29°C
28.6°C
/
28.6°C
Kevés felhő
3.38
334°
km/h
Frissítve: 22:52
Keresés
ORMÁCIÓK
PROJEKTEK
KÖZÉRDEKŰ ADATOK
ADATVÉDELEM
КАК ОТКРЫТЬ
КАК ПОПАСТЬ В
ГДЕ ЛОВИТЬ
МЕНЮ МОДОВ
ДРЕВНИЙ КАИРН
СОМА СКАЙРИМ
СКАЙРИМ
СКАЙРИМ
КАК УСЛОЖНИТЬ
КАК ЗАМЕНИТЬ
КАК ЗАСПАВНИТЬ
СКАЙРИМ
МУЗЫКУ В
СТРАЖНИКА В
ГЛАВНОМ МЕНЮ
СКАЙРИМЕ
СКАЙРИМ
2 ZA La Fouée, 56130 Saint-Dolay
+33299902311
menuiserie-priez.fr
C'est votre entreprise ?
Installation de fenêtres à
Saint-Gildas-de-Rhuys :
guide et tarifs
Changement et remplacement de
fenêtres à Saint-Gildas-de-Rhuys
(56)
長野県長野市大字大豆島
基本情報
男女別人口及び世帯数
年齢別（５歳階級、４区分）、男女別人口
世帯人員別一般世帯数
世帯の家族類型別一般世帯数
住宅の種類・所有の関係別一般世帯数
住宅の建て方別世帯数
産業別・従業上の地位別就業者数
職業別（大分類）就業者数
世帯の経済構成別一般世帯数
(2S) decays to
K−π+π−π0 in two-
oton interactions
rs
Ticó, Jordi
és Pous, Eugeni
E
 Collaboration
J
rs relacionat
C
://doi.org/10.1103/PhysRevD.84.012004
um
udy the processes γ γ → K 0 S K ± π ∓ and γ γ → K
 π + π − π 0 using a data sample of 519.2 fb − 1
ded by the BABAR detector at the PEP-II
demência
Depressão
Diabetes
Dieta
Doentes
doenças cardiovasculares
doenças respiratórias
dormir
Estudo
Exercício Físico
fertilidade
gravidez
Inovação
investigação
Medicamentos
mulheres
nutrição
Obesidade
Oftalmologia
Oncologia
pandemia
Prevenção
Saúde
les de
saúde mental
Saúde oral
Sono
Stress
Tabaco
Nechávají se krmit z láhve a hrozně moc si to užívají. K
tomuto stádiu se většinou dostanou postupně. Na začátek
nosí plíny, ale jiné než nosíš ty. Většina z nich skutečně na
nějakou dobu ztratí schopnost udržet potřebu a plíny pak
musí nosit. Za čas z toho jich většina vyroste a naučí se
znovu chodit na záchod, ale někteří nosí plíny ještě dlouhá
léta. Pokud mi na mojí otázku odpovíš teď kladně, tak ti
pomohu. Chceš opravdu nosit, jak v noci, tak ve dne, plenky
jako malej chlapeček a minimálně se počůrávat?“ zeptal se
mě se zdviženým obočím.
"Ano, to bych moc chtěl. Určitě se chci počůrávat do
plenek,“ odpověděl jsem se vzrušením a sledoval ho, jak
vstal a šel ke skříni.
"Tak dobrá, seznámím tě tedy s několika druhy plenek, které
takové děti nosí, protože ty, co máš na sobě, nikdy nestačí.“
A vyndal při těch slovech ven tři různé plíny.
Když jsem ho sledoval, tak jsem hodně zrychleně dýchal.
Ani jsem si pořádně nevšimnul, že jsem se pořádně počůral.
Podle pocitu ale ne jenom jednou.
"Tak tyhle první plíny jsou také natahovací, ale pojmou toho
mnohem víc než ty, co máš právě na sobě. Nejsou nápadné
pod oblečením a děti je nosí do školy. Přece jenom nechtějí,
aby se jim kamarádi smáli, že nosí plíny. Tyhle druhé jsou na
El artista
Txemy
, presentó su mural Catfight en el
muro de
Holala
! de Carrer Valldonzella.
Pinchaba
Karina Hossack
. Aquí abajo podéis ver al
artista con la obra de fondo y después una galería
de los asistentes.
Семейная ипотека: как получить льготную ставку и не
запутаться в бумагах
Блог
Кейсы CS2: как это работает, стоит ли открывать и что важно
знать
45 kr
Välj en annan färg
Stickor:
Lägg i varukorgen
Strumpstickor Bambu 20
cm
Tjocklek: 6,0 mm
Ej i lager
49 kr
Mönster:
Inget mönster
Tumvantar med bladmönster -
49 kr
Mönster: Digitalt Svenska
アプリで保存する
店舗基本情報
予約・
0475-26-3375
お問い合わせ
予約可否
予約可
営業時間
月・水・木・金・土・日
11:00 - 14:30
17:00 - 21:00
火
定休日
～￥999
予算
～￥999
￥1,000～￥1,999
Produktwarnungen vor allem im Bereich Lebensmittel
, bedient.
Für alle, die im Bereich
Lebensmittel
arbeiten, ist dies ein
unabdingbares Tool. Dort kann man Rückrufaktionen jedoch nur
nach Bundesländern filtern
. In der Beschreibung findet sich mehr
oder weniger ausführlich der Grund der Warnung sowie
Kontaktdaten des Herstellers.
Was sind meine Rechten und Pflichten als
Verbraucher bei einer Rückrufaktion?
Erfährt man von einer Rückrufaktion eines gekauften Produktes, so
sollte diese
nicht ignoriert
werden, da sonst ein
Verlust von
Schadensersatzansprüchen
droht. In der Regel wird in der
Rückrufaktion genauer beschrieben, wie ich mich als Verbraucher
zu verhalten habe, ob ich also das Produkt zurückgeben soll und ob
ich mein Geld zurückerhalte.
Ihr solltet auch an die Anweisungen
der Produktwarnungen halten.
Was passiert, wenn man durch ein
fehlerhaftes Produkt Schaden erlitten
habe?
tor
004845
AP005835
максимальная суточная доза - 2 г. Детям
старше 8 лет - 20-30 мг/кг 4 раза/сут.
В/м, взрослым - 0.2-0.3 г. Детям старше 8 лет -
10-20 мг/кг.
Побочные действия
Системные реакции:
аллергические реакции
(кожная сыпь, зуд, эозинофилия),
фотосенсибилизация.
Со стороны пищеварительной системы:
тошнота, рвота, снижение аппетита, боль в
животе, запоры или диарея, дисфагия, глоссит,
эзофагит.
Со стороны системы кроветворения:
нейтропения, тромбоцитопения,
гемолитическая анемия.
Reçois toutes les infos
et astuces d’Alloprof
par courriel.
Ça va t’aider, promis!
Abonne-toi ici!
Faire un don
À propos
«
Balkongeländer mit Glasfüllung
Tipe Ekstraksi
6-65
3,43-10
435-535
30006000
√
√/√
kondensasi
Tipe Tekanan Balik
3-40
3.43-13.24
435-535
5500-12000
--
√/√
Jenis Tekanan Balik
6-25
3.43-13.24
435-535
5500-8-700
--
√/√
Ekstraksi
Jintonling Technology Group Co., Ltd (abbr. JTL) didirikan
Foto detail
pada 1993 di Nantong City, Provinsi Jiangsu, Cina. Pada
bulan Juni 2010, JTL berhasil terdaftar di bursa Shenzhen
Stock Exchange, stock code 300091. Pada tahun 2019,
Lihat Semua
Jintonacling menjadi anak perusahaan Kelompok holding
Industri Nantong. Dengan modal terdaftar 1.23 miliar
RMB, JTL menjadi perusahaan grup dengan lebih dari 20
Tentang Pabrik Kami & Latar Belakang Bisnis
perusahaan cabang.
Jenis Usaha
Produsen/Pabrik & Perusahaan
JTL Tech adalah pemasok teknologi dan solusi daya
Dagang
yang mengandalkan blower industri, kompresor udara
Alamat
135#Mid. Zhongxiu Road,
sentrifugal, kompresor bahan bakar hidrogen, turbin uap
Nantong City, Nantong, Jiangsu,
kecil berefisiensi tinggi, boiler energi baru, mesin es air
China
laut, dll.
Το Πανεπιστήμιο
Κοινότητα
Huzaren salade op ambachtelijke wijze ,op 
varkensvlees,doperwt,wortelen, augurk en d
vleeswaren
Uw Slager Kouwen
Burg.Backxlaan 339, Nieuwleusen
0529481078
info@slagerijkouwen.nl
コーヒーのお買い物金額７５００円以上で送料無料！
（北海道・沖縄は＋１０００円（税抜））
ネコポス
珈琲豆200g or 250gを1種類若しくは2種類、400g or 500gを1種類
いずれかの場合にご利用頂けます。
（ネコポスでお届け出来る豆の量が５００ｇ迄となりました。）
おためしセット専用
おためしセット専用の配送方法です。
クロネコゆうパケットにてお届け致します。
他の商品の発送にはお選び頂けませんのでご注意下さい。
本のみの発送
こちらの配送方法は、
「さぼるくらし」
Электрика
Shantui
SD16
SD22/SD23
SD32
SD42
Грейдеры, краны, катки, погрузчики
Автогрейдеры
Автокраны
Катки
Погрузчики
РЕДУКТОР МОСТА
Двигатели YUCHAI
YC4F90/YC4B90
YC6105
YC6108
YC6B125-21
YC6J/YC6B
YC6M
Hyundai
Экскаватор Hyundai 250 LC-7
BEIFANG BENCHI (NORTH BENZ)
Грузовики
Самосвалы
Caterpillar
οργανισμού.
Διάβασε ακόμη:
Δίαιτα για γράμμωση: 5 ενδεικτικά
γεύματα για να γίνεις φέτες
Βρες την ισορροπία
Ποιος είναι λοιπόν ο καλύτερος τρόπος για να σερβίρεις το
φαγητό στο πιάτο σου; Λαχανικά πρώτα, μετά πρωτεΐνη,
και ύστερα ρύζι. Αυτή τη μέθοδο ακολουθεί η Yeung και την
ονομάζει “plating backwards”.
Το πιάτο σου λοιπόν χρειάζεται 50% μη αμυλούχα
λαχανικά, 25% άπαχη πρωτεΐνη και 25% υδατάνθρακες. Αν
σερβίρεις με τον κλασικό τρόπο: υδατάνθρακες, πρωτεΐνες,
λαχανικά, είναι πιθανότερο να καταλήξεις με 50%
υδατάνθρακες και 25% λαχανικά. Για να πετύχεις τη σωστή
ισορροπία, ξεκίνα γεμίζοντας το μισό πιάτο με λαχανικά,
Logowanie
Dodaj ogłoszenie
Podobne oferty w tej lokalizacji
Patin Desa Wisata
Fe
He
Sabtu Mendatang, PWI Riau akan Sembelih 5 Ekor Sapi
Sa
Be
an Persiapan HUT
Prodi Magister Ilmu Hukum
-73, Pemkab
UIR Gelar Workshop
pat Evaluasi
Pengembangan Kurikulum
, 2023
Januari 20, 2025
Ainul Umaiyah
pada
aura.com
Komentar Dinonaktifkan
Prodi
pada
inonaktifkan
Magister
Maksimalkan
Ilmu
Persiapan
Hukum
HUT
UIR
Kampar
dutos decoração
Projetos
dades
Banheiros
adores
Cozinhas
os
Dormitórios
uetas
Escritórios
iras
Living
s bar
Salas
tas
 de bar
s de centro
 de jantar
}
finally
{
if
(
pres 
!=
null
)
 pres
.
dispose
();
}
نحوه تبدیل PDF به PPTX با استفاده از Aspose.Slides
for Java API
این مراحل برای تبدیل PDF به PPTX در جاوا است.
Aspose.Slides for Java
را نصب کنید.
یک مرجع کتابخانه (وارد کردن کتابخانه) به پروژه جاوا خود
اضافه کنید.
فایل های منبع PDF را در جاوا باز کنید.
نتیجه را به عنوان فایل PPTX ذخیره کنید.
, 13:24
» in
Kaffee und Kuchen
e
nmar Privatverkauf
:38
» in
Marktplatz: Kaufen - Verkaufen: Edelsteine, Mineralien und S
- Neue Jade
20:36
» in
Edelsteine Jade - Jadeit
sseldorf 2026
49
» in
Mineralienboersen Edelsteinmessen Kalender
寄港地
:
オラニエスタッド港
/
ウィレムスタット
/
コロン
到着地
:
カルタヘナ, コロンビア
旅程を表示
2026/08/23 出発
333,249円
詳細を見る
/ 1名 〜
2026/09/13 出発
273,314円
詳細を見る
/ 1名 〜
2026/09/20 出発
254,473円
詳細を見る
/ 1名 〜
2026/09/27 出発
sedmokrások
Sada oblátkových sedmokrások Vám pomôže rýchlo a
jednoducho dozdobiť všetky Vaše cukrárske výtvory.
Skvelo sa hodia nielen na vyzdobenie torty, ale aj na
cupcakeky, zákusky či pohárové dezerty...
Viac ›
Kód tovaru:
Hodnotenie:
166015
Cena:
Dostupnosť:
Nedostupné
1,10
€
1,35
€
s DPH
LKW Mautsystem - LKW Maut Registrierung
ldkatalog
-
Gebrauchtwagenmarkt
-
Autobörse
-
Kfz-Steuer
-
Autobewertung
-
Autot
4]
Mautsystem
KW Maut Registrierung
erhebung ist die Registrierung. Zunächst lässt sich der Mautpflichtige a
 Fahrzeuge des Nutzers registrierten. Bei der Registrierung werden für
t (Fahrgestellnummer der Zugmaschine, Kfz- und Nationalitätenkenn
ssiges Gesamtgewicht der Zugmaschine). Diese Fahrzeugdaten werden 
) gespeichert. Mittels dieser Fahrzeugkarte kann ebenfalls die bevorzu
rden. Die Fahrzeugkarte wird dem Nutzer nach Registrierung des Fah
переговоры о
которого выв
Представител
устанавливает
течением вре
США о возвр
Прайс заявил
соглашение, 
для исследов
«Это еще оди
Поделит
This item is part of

WHAT IS BEING ASKED
Above are the lines; repeat exactly the ones from the line containing "droht. In der Regel wird in der" down to the line containing "RMB, JTL menjadi", both inclusive.

EXERCISE SOLUTION
droht. In der Regel wird in der
Rückrufaktion genauer beschrieben, wie ich mich als Verbraucher
zu verhalten habe, ob ich also das Produkt zurückgeben soll und ob
ich mein Geld zurückerhalte.
Ihr solltet auch an die Anweisungen
der Produktwarnungen halten.
Was passiert, wenn man durch ein
fehlerhaftes Produkt Schaden erlitten
habe?
tor
004845
AP005835
максимальная суточная доза - 2 г. Детям
старше 8 лет - 20-30 мг/кг 4 раза/сут.
В/м, взрослым - 0.2-0.3 г. Детям старше 8 лет -
10-20 мг/кг.
Побочные действия
Системные реакции:
аллергические реакции
(кожная сыпь, зуд, эозинофилия),
фотосенсибилизация.
Со стороны пищеварительной системы:
тошнота, рвота, снижение аппетита, боль в
животе, запоры или диарея, дисфагия, глоссит,
эзофагит.
Со стороны системы кроветворения:
нейтропения, тромбоцитопения,
гемолитическая анемия.
Reçois toutes les infos
et astuces d’Alloprof
par courriel.
Ça va t’aider, promis!
Abonne-toi ici!
Faire un don
À propos
«
Balkongeländer mit Glasfüllung
Tipe Ekstraksi
6-65
3,43-10
435-535
30006000
√
√/√
kondensasi
Tipe Tekanan Balik
3-40
3.43-13.24
435-535
5500-12000
--
√/√
Jenis Tekanan Balik
6-25
3.43-13.24
435-535
5500-8-700
--
√/√
Ekstraksi
Jintonling Technology Group Co., Ltd (abbr. JTL) didirikan
Foto detail
pada 1993 di Nantong City, Provinsi Jiangsu, Cina. Pada
bulan Juni 2010, JTL berhasil terdaftar di bursa Shenzhen
Stock Exchange, stock code 300091. Pada tahun 2019,
Lihat Semua
Jintonacling menjadi anak perusahaan Kelompok holding
Industri Nantong. Dengan modal terdaftar 1.23 miliar
RMB, JTL menjadi perusahaan grup dengan lebih dari 20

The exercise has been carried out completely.